Let’s say for instructional purposes you have a business that offers publishing capabilities for your customers who are accountants. That would be your USP or unique selling proposition. Other that that you have to offer log in and log out capabilities – thus a users class – a good database solution, some simple and intuitive UI and also a possible means of that said user to read and write posts. And you decide to offer all this over the Internet and as such you choose to do a webapp.
So you have a User class, and Posts class. The MVC for User and Posts is very straight forward and at least for Users you have third party out of the box solutions, “Devise” for rails apps being a pretty good choice. Up until now your customers love the simplicity of the design, but they want to do even more. They want to be able to upload CSV’s directly onto a new Post.
How should you go about it? You could just clump the logic inside the PostsController?
You can go about it that way, but it’s bad practice and here’s why:
– It overcrowds the controller. It should only hold CRUD actions in the public interface and if need be, more specific methods in the private interface.
– It sets a bad example to your other coworkers. If they have to add other features related to Posts, they’ll just follow your example and extend the PostsController until probably one day soon it will be too cluttered and tightly coupled, impossible to extend, refactor or change.
So what are you gonna do instead? You’ll create a separate file in your app directory called data_importers. In it you’ll place your posts_importer.rb file. You’ll start with TDD and create a posts_importer_spec.rb. By doing red, green, refactor you’ll soon end up having the route, the UI link and necessary pages and good test coverage.
The idea behind this is simple. Act as if what you want to add to your base functionality is “external logic”, and implement it as such. Do it in a modular way that is individually tested and has integrations tests on top. If down the line this functionality needs to be expanded, changed or even tossed out, it will be very simple to find the place to do the change. And you can change with confidence knowing that what you touch upon is in it’s entirety in one place and you won’t break something somewhere else.

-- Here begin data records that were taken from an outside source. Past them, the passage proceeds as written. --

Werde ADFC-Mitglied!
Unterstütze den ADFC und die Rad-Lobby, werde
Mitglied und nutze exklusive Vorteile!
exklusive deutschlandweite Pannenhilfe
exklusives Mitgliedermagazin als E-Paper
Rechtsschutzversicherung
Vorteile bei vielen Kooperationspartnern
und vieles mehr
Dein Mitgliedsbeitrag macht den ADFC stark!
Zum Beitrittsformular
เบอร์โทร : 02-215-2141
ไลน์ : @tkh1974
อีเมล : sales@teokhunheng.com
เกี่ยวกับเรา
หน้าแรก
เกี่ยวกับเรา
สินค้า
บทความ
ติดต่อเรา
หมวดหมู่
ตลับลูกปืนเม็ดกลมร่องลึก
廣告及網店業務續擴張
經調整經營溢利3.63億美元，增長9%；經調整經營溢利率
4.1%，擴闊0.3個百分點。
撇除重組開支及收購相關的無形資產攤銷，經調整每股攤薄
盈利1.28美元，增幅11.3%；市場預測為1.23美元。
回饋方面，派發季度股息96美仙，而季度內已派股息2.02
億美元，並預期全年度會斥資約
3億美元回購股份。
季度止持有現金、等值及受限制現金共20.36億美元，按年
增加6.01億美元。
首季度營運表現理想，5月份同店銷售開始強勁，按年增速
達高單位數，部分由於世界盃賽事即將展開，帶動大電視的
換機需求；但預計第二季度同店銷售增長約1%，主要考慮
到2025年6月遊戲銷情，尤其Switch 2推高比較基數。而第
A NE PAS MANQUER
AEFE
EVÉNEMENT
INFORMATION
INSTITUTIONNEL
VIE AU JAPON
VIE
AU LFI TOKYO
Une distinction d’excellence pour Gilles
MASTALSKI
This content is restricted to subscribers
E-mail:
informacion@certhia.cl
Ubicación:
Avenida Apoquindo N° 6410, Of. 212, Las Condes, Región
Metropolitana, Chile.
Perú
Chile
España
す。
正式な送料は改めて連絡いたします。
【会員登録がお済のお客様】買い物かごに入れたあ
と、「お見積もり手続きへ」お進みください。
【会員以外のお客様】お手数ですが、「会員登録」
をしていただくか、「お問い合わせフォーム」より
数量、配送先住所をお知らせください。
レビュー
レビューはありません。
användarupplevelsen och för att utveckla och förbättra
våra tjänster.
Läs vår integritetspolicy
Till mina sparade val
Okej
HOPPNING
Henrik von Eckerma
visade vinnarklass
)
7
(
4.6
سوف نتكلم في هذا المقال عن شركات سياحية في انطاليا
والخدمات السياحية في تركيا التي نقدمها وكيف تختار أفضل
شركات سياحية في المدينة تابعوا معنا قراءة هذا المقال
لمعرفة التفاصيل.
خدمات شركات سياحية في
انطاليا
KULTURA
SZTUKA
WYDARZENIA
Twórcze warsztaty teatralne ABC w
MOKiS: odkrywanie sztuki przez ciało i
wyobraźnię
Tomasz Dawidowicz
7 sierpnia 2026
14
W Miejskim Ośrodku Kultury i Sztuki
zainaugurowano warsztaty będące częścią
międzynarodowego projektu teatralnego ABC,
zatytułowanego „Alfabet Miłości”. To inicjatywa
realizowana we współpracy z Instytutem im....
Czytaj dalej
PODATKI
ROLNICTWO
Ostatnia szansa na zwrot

Doing this you’re file directory will start to look like a microservice oriented application, but instead of separate servers, you have separate folders. Any developer can – at a quick glance and without checking the code in depth – understand what the app does and how it goes about to do it. Business logic becomes apparent, custom logic is easy to find and read, and core structures of your app are left as dumb and as simple as possible.
And if one day your business grows to the point where a monolithic app just doesn’t cut it anymore, you can charge with confidence in the microservices direction knowing that you can structure your code in a intuitive way that is simple to maintain and straight forrward to extend.